Chapter 3: Jump Gates

Jump gates were built around artificial wormholes, created by exploiting gravitational resonances found in binary systems. This resonance is as friction between gravitational waves of stellar objects, the more massive the objects, the stronger the resonance between them. Positions of planets in a solar system, as well as the complex structure of dust rings around heavy planets, illustrate this resonance. These stable wave patterns come in a succession of standing wave patterns, similar to those created on a guitar string.

In binary systems, there exists a strong resonance phenomenon, where the gravitational field of two stars in a stable binary formation would interfere with each other, like ripples from two wave sources. The main device of jump gates is a so-called mass boson sphere, based on one of the fundamental physic fields that mediate mass, and thus interacts strongly with gravitational waves. The sphere is filled with mass boson plasma, which reflects gravitational waves, pretty much in the same way as a mirror reflects light. By adjusting the plasma density so that it reflects the high-frequency gravitational waves involved in the dissipation of tensor shear, this radiation is trapped within the sphere, thus leading to a steady net increase of the gravitational stress within the resonance node, which eventually leads to the creation of the high-curvature tentacle. An analogy of this is the laser, which builds up a highly coherent and intense beam of electromagnetic energy by enclosing oscillators within a reflecting cavity.

The distance between the two ends of the wormhole depends on the mass of the suns in the binary system and on what resonance node the jump gate is located. In order to connect two jump gates, a trial-and-error method is needed, often lasting many years. This is because the tentacle created by the tensor-field cannot be controlled or directed in where to open. But by having another jump gate in a nearby system build up gravitational-stress in it its own, without reaching a critical point, at the same time that the tentacle is growing, then the likelihood of a connection being made increases statistically, although many attempts are still often needed. This is similar to raising a metal rod in a thunderstorm.

The first jump gate was built by the Amarrian and was limited in the way that once a wormhole had been created and a ship slipped through a new wormhole had to be made before other ships could pass. As it could take several days or even months to re-connect the two jump gates, passing was slow. Later versions of jump gates allowed the jump gates to hold the wormhole open for a longer time and modern day jump gates can keep a wormhole connection open for several dozen years before it has to be reset. 

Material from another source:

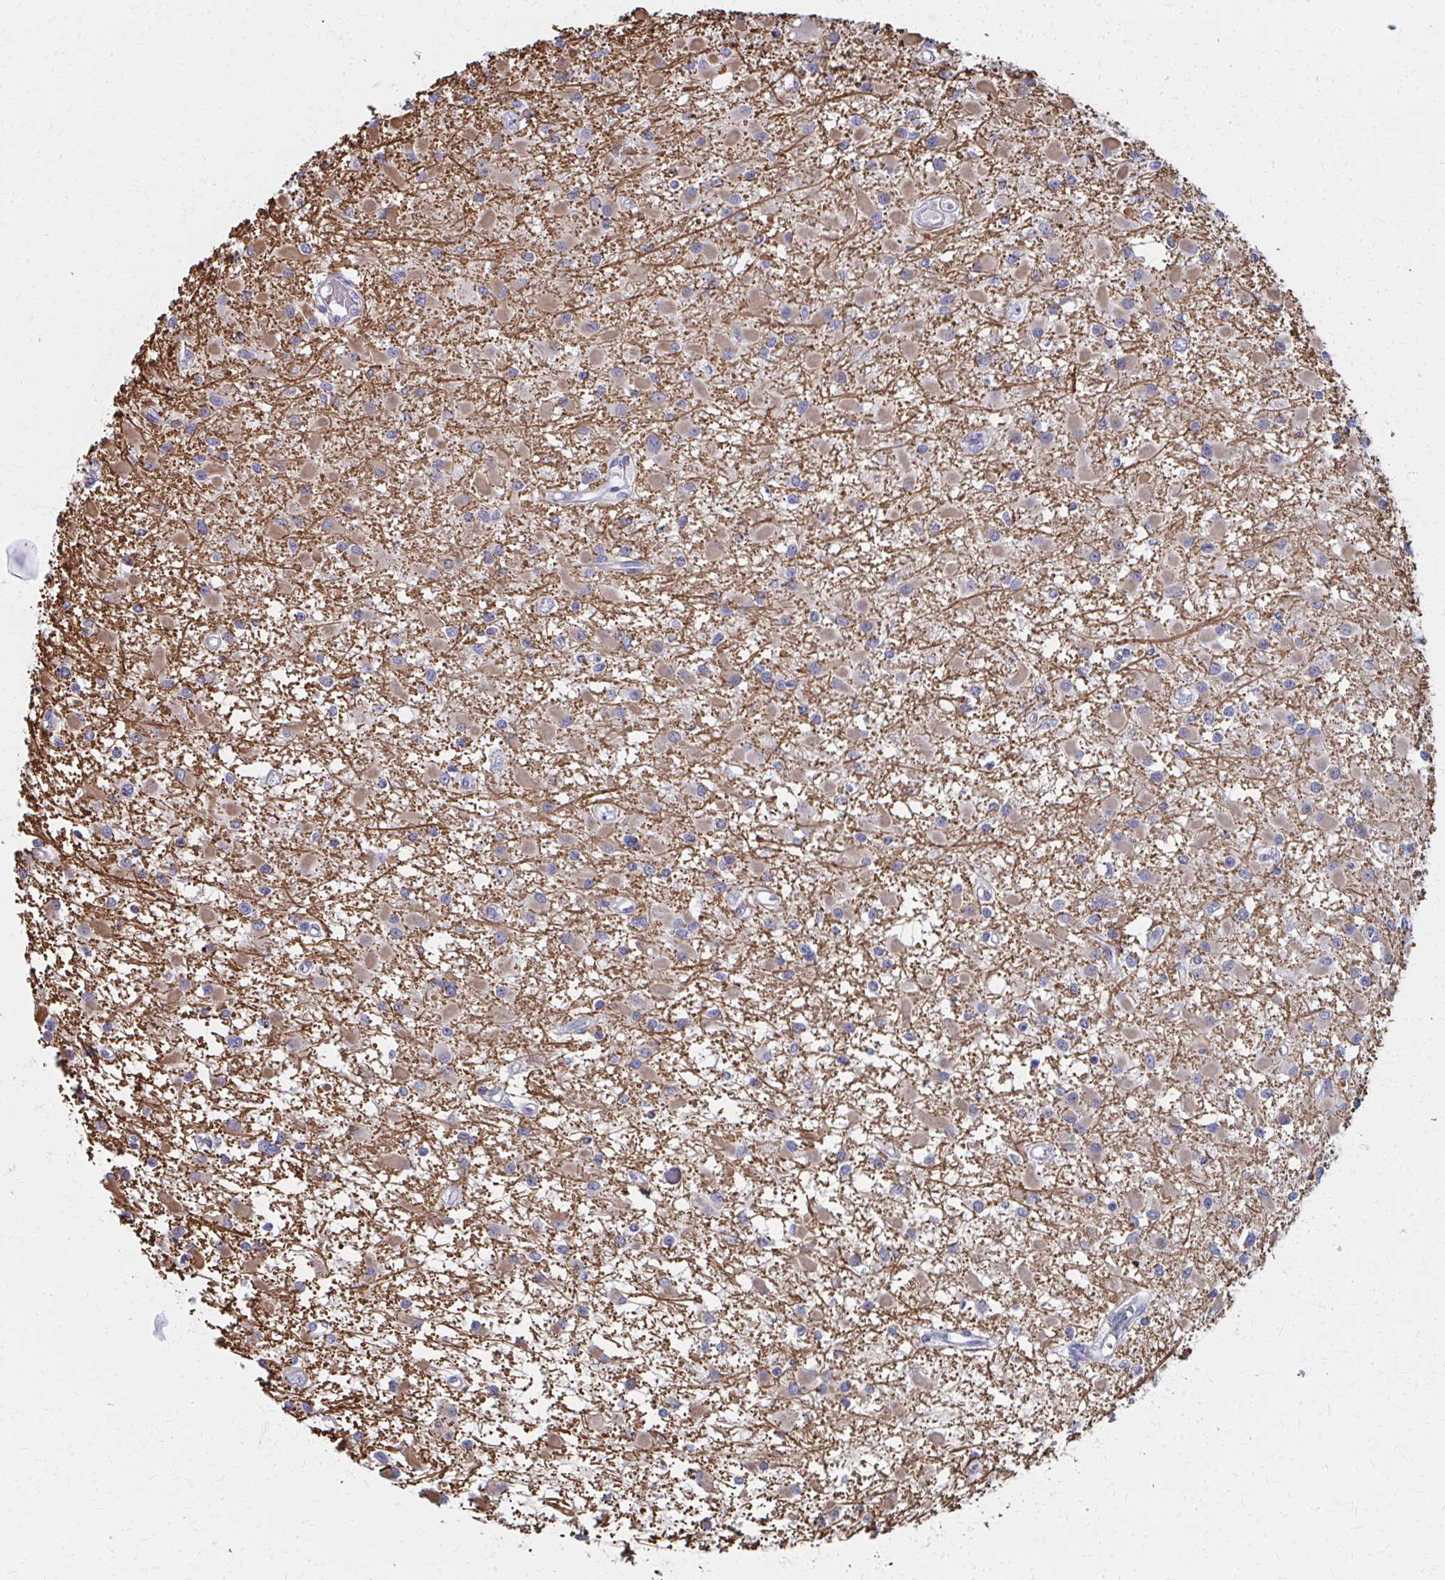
{"staining": {"intensity": "negative", "quantity": "none", "location": "none"}, "tissue": "glioma", "cell_type": "Tumor cells", "image_type": "cancer", "snomed": [{"axis": "morphology", "description": "Glioma, malignant, High grade"}, {"axis": "topography", "description": "Brain"}], "caption": "Immunohistochemical staining of glioma demonstrates no significant expression in tumor cells.", "gene": "MS4A2", "patient": {"sex": "male", "age": 54}}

Also, the first jump gates were only able to connect and hold a single wormhole at a time but today they can hold several wormholes open at the same time, allowing jump gates to be connected to several other jump gates at once.

In an average binary system, the jump gate has a range of around 5 light-years, provided the jump gate is constructed on the third resonance node. More powerful jump gates can be constructed on the second resonance node between the stars. Because these nodes are much farther from a solar system and, more importantly, are also harder to harness, they have only recently started to be utilized. On the other hand, they have much greater range than the basic jump gates.

There are several strict limitations on jump gate travel. First of all, jump gates can only be constructed in systems with two or more suns, because of the resonance nodes. This effectively makes one in every three systems ineligible for jump gate construction.

Secondly, only one jump gate can be in operation in a system at any given time. This is due to the erratic fluctuations in the resonance fields caused by a mass boson sphere; if more than one such sphere is active at the same time in the same system, they both become highly unstable and impossible to operate.

And thirdly, ships can only travel through wormholes if both ends of it are connected to a jump gate. This means that ships must travel between systems in normal space in order to build a jump gate. The reason for this is the extreme dilatation of the metric along the longitudinal dimension of the tentacle, meaning that the spatial coordinate along the length of the wormhole is expanded, while the radial component is cyclically curved. 

A spaceship entering the wormhole is subject to a strong metric gradient that would put its structural integrity in jeopardy. This can be prevented by locally countering the stretching around the immediate vicinity of the ship. Here the mass boson sphere plays its second role in the gate mechanism. When the ship goes through the mass boson sphere, a mono-atomic layer of mass boson gets deposited on the ship's surface. This layer counters the stretching of the ship against the metric gradient, enough to keep the structural integrity of the ship for the duration of the trip through the hole. 

This doesn't mean that the gradient is completely wiped out, and even seasoned space veterans still know the feeling known as 'going down the drain' when entering a wormhole.